A football boot that gets better over time.
Post hype reviews is a series where we revisit some of our previously reviewed football boots and see if they hold up after months of wear. Do they over-stretch? Do they still give you blisters? How do they feel after continued use? We put the boots to the test.
I remember the first time I saw the Puma Future 5.1. I thought it looked odd. I called it a trypophobic nightmare and to some extent, I still think it looks like one. I was ready to write off the Puma Future at first sight and I had already imagined the headlines:
“Puma goes 1 step backwards with the Future”
“The Puma Future goes from bad to worse”
But alas, even us reviewers make mistakes because once I put it on, everything changed. I felt like the biggest idiot in the room. The Puma Future was not a failure, it was one of the most awesome boots I felt on feet in a long time.
What we said in our first review
The Puma Future is a very wide fitting boot – as most Puma football boots are. I went half a size down to a US 9 and it was very snug, almost like you were wearing your most comfortable pair of plush socks. Despite the ability to customise the fit, I didn’t need to customise the lacing patterns as the boot fit me perfectly from the get-go. Expect the Puma Future to conform to most foot shapes due to how adaptable that upper feels but if need be, you can make tweaks to the lacing setup to reduce any pressure points when twisting and turning in game.
During my first session with the Future, it took about 20 minutes for the boots to stretch out nicely around my foot and for me to feel fully comfortable in them. The Netfit upper was lovely. It was padded but not too thick that I couldn’t get a close enough feel of the ball.
Passing and receiving the ball felt very engaging but it was striking the ball when I felt the Puma Future 5.1 came alive. For a boot with so many bumps and curvature all across the upper, striking the ball always felt clean and it remains one of my favourite boots to strike the ball in.
Lockdown was never an issue either. The one piece upper holds down your feet really well when it comes to cutting and changing direction. Going half a size down helps too and it remains one of the most comfortable boots currently available. The sock material aids in that feeling of comfort and compression and is one of my favourite knitted materials today.
And finally, the FG studs. They’re pretty standard fare that does its job satisfactorily without standing out. It’s got a moderate amount of traction and works just as well on AG pitches.
A quick detour to the Puma Future 6.1
Since we last reviewed this, Puma has launched the Puma Future 6.1. It looks exactly the same and while the name change can be confusing, it’s essentially a facelift with some minor differences.
Firstly, the light coating that appears at the forefoot and the base of the upper is a little more pronounced and slightly stickier than on the Puma Future 5.1. You’re probably not going to feel a big difference with your touch on the ball when dribbling but for those who are concerned with their bad touch on the ball, this feels like a safety net when it comes to your control.
Quite fascinatingly, the fit is even wider than before. Even when going half a size down, the Puma Future 6.1 felt already broken in and roomy. It felt as if I was wearing them for months. If you’ve got a super wide foot, look no further than the Puma Future. You might want to pass on this if you’ve got slim feet.
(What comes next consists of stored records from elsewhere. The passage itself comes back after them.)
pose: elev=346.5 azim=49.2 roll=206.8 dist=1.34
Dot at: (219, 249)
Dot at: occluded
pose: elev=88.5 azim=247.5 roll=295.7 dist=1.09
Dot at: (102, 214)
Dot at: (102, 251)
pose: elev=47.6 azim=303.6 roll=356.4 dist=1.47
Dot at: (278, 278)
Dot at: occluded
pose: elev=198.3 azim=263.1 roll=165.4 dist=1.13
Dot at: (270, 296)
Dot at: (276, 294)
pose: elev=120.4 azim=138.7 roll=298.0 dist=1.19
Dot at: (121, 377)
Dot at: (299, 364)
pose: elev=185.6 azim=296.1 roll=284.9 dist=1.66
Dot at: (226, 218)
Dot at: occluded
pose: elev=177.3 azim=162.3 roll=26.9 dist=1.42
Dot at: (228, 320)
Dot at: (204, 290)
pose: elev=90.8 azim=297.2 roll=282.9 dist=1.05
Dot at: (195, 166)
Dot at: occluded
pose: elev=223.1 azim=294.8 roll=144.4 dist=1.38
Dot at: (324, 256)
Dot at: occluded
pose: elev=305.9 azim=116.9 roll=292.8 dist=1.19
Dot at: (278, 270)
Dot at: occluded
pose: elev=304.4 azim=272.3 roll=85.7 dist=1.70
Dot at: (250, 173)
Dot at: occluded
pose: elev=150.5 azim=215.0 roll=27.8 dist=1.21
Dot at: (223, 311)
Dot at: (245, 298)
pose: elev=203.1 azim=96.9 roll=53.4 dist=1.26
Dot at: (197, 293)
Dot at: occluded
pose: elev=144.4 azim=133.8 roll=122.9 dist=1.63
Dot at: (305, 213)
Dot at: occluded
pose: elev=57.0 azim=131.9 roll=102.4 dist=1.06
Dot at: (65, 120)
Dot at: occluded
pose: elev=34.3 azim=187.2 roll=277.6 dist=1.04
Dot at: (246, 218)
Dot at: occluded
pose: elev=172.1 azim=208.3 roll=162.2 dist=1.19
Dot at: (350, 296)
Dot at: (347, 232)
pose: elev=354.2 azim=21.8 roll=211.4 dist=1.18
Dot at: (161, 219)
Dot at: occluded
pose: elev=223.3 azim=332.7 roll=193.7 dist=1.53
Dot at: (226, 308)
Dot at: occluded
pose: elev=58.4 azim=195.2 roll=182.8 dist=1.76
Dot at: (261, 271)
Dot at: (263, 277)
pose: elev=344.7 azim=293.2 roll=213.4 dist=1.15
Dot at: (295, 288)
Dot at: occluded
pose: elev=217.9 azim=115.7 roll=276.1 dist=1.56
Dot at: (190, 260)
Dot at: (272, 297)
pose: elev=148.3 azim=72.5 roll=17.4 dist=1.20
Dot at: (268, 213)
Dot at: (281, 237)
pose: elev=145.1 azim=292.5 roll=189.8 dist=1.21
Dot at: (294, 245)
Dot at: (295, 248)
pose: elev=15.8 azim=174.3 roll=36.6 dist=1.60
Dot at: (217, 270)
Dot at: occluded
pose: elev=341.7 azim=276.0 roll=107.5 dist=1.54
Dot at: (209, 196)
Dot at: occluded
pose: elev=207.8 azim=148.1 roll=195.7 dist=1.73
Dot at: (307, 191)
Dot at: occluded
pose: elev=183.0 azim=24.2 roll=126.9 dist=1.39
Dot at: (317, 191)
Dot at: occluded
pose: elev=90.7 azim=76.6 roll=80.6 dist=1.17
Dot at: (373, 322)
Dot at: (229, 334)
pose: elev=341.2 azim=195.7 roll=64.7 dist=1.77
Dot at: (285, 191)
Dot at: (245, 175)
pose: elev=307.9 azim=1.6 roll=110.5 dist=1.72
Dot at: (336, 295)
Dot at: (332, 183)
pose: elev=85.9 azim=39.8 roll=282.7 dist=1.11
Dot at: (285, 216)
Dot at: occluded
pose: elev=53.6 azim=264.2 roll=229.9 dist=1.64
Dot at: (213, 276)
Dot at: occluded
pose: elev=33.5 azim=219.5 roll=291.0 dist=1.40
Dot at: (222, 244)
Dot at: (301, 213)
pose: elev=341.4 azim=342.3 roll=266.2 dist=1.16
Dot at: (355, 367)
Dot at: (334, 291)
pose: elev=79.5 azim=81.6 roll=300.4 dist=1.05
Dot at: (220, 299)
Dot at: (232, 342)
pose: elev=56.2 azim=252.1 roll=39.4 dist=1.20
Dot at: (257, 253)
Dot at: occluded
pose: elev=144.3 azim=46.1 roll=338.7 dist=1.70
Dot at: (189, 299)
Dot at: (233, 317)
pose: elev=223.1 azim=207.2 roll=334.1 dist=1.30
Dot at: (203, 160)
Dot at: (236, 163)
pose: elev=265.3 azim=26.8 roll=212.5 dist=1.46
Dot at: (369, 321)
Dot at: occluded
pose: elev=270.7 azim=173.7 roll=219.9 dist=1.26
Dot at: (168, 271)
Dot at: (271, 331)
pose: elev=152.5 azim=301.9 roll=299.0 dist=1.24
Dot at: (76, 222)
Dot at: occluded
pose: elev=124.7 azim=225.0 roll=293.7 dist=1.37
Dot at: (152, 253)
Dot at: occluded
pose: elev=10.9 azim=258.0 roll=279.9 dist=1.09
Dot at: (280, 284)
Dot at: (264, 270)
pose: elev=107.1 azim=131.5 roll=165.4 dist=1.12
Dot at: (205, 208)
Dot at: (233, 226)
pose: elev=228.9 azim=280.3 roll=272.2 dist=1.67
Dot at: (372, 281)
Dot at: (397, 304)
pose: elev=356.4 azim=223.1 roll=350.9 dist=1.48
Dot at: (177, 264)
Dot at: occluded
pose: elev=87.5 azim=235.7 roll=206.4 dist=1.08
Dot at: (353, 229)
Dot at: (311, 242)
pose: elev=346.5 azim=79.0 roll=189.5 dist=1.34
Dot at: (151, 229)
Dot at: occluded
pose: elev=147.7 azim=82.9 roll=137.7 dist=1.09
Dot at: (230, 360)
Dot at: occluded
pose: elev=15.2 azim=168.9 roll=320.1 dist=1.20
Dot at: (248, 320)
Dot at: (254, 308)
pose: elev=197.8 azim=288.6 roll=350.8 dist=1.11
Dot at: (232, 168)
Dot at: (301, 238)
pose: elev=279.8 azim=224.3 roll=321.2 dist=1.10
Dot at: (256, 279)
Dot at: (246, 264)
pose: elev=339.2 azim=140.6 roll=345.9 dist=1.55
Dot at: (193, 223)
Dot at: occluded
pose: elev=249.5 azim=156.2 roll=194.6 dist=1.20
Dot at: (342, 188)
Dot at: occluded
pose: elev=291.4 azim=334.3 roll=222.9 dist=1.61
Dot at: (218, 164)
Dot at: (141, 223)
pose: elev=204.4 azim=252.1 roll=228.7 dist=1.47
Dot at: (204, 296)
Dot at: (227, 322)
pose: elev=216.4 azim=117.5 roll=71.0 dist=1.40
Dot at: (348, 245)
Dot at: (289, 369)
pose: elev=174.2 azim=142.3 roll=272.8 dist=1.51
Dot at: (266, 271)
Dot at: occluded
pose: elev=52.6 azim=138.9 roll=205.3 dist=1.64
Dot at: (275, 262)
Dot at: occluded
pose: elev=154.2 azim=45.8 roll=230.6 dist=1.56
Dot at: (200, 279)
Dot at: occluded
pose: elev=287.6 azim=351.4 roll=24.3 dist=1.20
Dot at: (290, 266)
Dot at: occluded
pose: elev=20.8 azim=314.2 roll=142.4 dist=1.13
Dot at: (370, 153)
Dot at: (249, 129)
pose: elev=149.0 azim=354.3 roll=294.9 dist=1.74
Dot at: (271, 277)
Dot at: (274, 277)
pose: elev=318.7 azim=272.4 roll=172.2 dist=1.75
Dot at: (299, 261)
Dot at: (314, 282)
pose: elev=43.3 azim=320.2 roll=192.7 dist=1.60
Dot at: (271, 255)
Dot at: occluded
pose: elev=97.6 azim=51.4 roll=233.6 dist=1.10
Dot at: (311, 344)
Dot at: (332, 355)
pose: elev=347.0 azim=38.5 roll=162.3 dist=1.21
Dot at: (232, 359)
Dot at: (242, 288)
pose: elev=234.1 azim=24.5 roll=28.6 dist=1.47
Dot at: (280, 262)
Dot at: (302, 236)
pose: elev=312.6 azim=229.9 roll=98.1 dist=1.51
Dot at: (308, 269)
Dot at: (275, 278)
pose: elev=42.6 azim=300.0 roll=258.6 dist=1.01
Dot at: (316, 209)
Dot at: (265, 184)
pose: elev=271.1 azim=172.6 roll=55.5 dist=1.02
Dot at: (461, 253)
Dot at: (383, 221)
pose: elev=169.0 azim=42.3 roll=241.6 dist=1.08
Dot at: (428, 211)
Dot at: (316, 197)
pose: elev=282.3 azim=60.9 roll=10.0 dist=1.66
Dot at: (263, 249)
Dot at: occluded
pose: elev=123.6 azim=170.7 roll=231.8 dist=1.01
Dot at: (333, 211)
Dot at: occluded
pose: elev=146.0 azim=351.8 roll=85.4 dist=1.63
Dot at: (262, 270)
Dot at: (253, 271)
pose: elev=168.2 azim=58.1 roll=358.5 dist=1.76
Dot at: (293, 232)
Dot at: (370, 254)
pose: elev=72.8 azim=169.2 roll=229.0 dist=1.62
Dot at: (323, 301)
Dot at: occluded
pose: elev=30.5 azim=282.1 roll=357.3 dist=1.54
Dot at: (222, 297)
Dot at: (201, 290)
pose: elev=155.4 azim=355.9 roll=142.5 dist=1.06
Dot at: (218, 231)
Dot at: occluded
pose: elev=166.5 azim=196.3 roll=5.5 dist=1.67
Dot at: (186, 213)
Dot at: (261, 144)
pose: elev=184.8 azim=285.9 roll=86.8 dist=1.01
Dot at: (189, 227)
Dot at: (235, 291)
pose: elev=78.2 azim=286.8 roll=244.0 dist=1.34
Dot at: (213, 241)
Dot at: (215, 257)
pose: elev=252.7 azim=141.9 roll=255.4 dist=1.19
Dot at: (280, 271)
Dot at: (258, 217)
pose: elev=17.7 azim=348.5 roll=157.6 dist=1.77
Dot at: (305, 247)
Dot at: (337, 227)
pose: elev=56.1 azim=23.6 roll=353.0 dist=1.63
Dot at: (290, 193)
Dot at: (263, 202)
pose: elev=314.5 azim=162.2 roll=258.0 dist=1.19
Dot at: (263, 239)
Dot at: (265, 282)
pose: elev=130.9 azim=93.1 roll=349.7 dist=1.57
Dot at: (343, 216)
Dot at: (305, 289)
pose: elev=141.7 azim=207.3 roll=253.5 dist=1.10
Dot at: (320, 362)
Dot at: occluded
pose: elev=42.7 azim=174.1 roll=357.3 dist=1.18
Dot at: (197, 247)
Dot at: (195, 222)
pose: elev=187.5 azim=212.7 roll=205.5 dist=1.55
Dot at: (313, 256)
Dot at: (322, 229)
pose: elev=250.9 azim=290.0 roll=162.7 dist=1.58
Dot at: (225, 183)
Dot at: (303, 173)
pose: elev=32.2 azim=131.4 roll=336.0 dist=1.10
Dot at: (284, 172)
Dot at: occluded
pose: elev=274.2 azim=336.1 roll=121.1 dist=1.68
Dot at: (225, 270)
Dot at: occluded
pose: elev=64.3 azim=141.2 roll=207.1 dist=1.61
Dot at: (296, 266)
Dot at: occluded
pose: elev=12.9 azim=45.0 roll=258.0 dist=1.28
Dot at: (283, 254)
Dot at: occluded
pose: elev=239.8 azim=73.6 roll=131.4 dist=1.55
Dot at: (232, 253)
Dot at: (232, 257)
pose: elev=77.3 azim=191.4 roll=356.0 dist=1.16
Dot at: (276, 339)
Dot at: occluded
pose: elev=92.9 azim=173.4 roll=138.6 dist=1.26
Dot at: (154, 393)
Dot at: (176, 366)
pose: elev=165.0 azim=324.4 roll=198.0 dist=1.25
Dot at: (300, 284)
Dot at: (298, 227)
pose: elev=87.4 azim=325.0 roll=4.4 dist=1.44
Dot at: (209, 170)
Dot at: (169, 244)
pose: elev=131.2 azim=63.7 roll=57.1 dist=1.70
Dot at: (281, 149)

The Puma Future 5.1 passes the test of time
To put it simply, very little has changed about the Puma Future in terms of performance since I first got them for review close to a year back – and that can only be a good thing. It still feels as comfortable and amazing to play in as it was on Day 1. It’s an all-rounded boot which is as fun to strike in as it is to tackle with.
That Netfit upper remains as soft as ever without overstretching due to how tight knitted the entire upper is. The early Puma Future models got many worried about the thin Netfit structures snapping in a tackle.
While that would only have ever occurred in a freak accident, the probability of that happening would be even lower considering how thick and strong each lace loop is. The thin silicone layer that covers the base of the upper remains intact, preserving the knit and keeps those areas looking almost brand new. In the photo below, you can clearly see how the colours differ between that zone against the raw knit which has been stained over many games.
However, all that knit does make it feel bulky though it only weighs 225g in a US9 – pretty average by industry standards. I’d recommend not getting it wet because the boots are going to soak up a ton of water with all that knit making it much heavier to play in. Drying the boots would also be a massive challenge.
Overall, the Puma Future is a boot that you can expect to last you a long time. It’s pretty rugged, durable and should keep its shape unlike many boots that stretch and turn sloppy over time.
No time like the present
Considering how quickly Puma updates their Future line, this iteration of the Puma Future has exceeded its lifespan. Coming up close to a year now, the Puma Future 5.1 (and 6.1) has been the best iteration yet of this silo. You may have seen leaks online regarding the next generation of the Future which signals the phasing out of this model very soon.
I can’t say for sure how good the new Future would be but it looks pretty different conceptually to this current model we have just reviewed. To that I say, do get the Puma Future 5.1/6.1 now while it’s available because it’s one of Puma’s best boots in years. Get them before a low key excellent boot gets consigned to the past.